Art. 92   Décisions préjudicielles et incidentes concernant la compétence et les demandes de récusation
  1.   Les décisions préjudicielles et incidentes qui sont notifiées séparément et qui portent sur la compétence ou sur une demande de récusation peuvent faire l'objet d'un recours.
  2.   Ces décisions ne peuvent plus être attaquées ultérieurement.
LTF 93
RS 173.110 LTF Loi du 17 juin 2005 sur le Tribunal fédéral (LTF) - Organisation judiciaire

Art. 93   Autres décisions préjudicielles et incidentes
  1.   Les autres décisions préjudicielles et incidentes notifiées séparément peuvent faire l'objet d'un recours:
a.   si elles peuvent causer un préjudice irréparable, ou
b.   si l'admission du recours peut conduire immédiatement à une décision finale qui permet d'éviter une procédure probatoire longue et coûteuse.
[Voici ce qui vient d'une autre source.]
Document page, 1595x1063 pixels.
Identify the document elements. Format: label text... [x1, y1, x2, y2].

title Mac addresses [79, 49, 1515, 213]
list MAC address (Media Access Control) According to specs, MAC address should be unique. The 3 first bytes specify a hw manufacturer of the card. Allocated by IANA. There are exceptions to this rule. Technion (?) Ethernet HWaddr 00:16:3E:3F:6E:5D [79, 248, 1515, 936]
  2.   En matière d'entraide pénale internationale et en matière d'asile, les décisions préjudicielles et incidentes ne peuvent pas faire l'objet d'un recours. [1] Le recours contre les décisions relatives à la détention extraditionnelle ou à la saisie d'objets et de valeurs est réservé si les conditions de l'al. 1 sont remplies.
  3.   Si le recours n'est pas recevable en vertu des al. 1 et 2 ou qu'il n'a pas été utilisé, les décisions préjudicielles et incidentes peuvent être attaquées par un recours contre la décision finale dans la mesure où elles influent sur le contenu de celle-ci.
 
[1] Nouvelle teneur selon le ch. I 2 de la LF du 1er oct. 2010 sur la coordination entre la procédure d'asile et la procédure d'extradition, en vigueur depuis le 1er avr. 2011 (RO 2011 925; FF 2010 1333).